Es geht mir um die Einstellung der Menschen hier, die aus meiner Sicht von einer großen Selbstständigkeit und einem Ehrgeiz geprägt ist, die ich in dieser Form aus Europa nicht kenne. Insbesondere im deutschsprachigen Raum wird uns seit Jahrzehnten eingetrichtert, dass man nicht seines eigenen Glückes Schmied ist, sondern vom Staat versorgt werden kann. Dass der Staat dafür Sorge tragen muss, dass es dem Einzelnen gut geht und es “gerecht” zugeht. Aber aus meiner Sicht ist Gerechtigkeit doch nicht, wenn jeder das Gleiche bekommt. Gerechtigkeit ist, wenn jeder bekommt, was er sich erarbeitet, was er “verdient”. Verstehen Sie mich bitte nicht falsch: Natürlich müssen diejenigen, die sich nicht aus eigener Kraft helfen können, Unterstützung bekommen. Doch für soziale Trittbrettfahrer reichen die Budgets nicht mehr aus. Und diese Aufspaltung der Gesellschaft in die “kleinen Leute” und die da oben geht voll und ganz auf das Konto der Politik, die Neid anstatt Bewunderung schürt.

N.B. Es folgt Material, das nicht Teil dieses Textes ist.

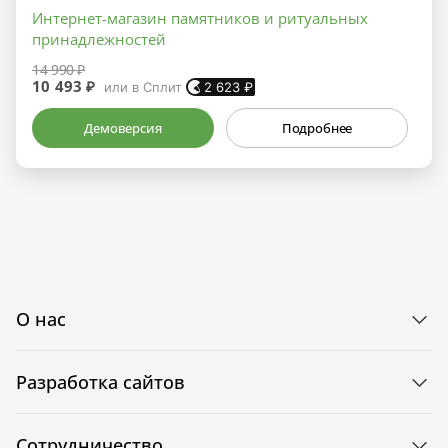
Интернет-магазин памятников и ритуальных
принадлежностей
14 990 ₽
10 493 ₽
или в Сплит
2 623
₽
Демоверсия
Подробнее
О нас
Разработка сайтов
Сотрудничество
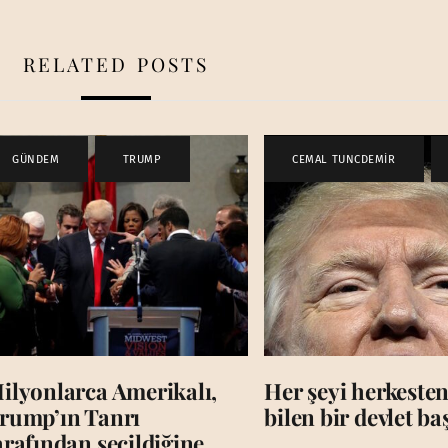
RELATED POSTS
GÜNDEM
,
TRUMP
CEMAL TUNCDEMİR
,
ilyonlarca Amerikalı,
Her şeyi herkesten
rump’ın Tanrı
bilen bir devlet b
arafından seçildiğine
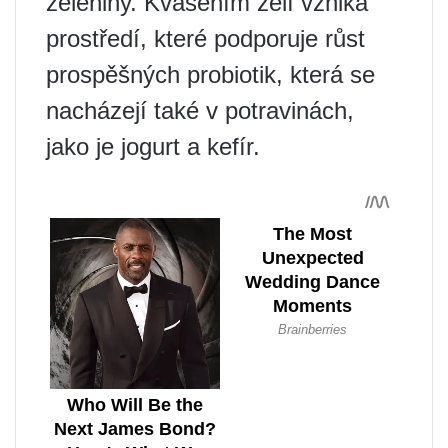
zeleniny. Kvašením zelí vzniká
prostředí, které podporuje růst
prospěšných probiotik, která se
nacházejí také v potravinách,
jako je jogurt a kefír.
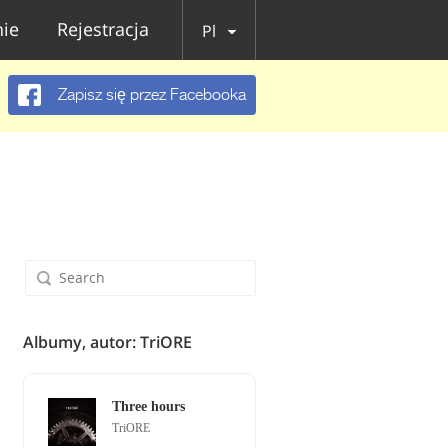
ie
Rejestracja
Pl
Zapisz się przez Facebooka
Albumy, autor: TriORE
Three hours
TriORE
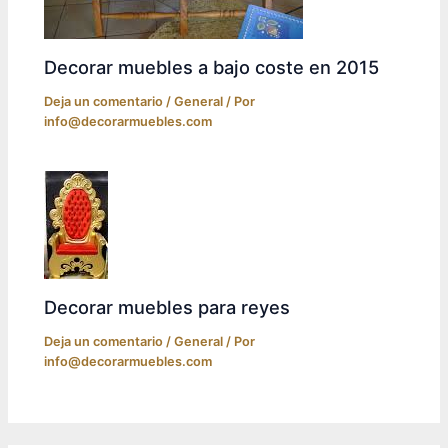
Decorar muebles a bajo coste en 2015
Deja un comentario
/
General
/ Por
info@decorarmuebles.com
Decorar muebles para reyes
Deja un comentario
/
General
/ Por
info@decorarmuebles.com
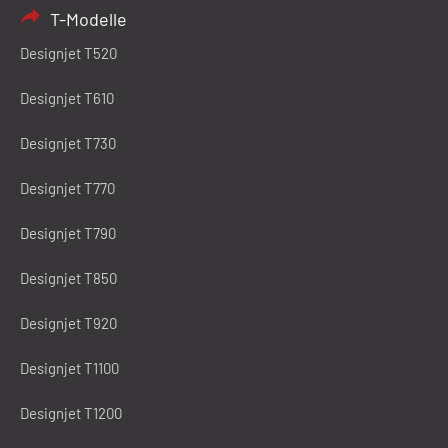
T-Modelle
Designjet T520
Designjet T610
Designjet T730
Designjet T770
Designjet T790
Designjet T850
Designjet T920
Designjet T1100
Designjet T1200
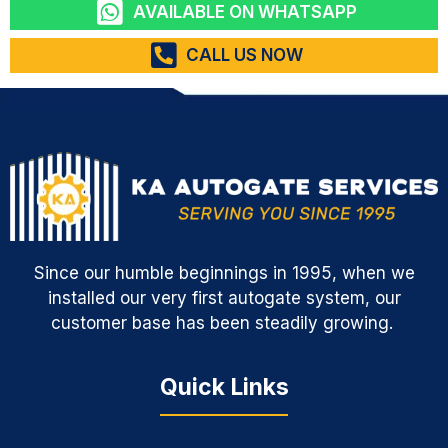
AVAILABLE ON WHATSAPP
CALL US NOW
Since our humble beginnings in 1995, when we
installed our very first autogate system, our
customer base has been steadily growing.
Quick Links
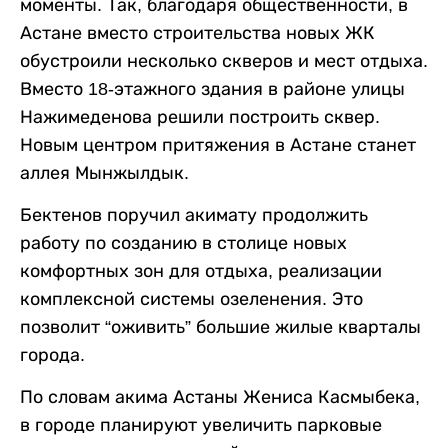
моменты. Так, благодаря общественности, в
Астане вместо строительства новых ЖК
обустроили несколько скверов и мест отдыха.
Вместо 18-этажного здания в районе улицы
Нажимеденова решили построить сквер.
Новым центром притяжения в Астане станет
аллея Мынжылдык.
Бектенов поручил акимату продолжить
работу по созданию в столице новых
комфортных зон для отдыха, реализации
комплексной системы озеленения. Это
позволит “оживить” большие жилые кварталы
города.
По словам акима Астаны Жениса Касмыбека,
в городе планируют увеличить парковые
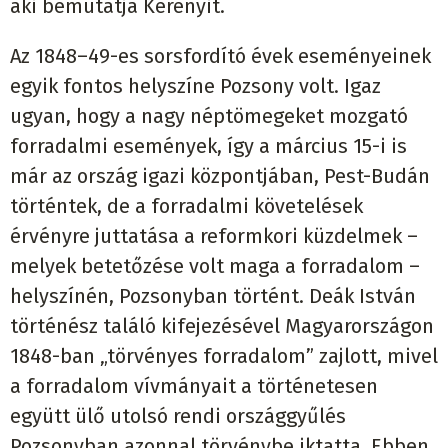
aki bemutatja Kerényit.
Az 1848–49-es sorsfordító évek eseményeinek
egyik fontos helyszíne Pozsony volt. Igaz
ugyan, hogy a nagy néptömegeket mozgató
forradalmi események, így a március 15-i is
már az ország igazi központjában, Pest-Budán
történtek, de a forradalmi követelések
érvényre juttatása a reformkori küzdelmek –
melyek betetőzése volt maga a forradalom –
helyszínén, Pozsonyban történt. Deák István
történész találó kifejezésével Magyarországon
1848-ban „törvényes forradalom” zajlott, mivel
a forradalom vívmányait a történetesen
együtt ülő utolsó rendi országgyűlés
Pozsonyban azonnal törvénybe iktatta. Ebben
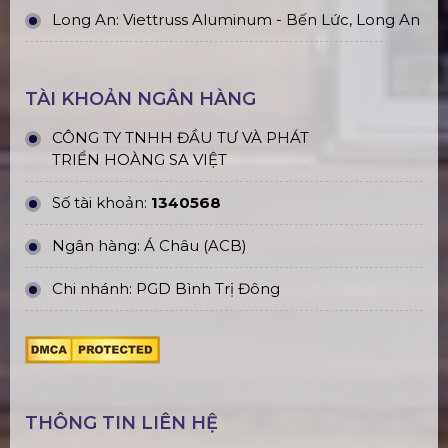
Long An: Viettruss Aluminum - Bến Lức, Long An
TÀI KHOẢN NGÂN HÀNG
CÔNG TY TNHH ĐẦU TƯ VÀ PHÁT
TRIỂN HOÀNG SA VIỆT
Số tài khoản:
1340568
Ngân hàng: Á Châu (ACB)
Chi nhánh: PGD Bình Trị Đông
THÔNG TIN LIÊN HỆ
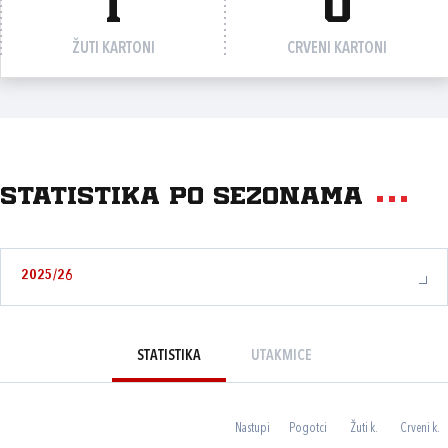
1
0
ŽUTI KARTONI
CRVENI KARTONI
Statistika po sezonama
2025/26
STATISTIKA
UTAKMICE
Nastupi
Pogotci
Žuti k.
Crveni k.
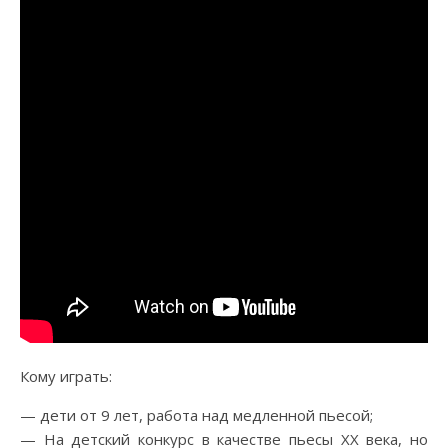
Кому играть:
— дети от 9 лет, работа над медленной пьесой;
— На детский конкурс в качестве пьесы ХХ века, но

Ein Synonym für diese Entwicklung ist für mich, dass das Verb „hartzen“ im Münchner Verlagshaus des Wettbewerbsinitiators Langenscheidt von einer Jury als Jugendwort 2009 ausgezeichnet wurde. „Wenn man Jugendliche fragt, was wollt ihr werden, antworten sie: Ich werde Hartzer“, hat der Bürgermeister des Berliner Bezirks Neukölln neulich gesagt. Diese kaum erstrebenswerte Art des Broterwerbs wird anscheinend auch jenseits sozialer Problemstadtteile zusehends populär. Eine erschreckende Tendenz wie ich finde und ein unglaublicher Kontrast zu dieser großartigen Stadt, in der ich zurzeit Gast sein darf. Hier gibt es viele Leute, die zwei oder drei Jobs annehmen und Tag und Nacht arbeiten, um sich das Leben in New York City leisten zu können. Auch wenn diese Art von Leben sicher nicht immer einfach ist, bewundere ich die Mentalität dieser Menschen, mit der sie Rückschläge wegstecken, neue Wege gehen, Verantwortung für sich und andere übernehmen und sich selbst immer wieder neu erfinden.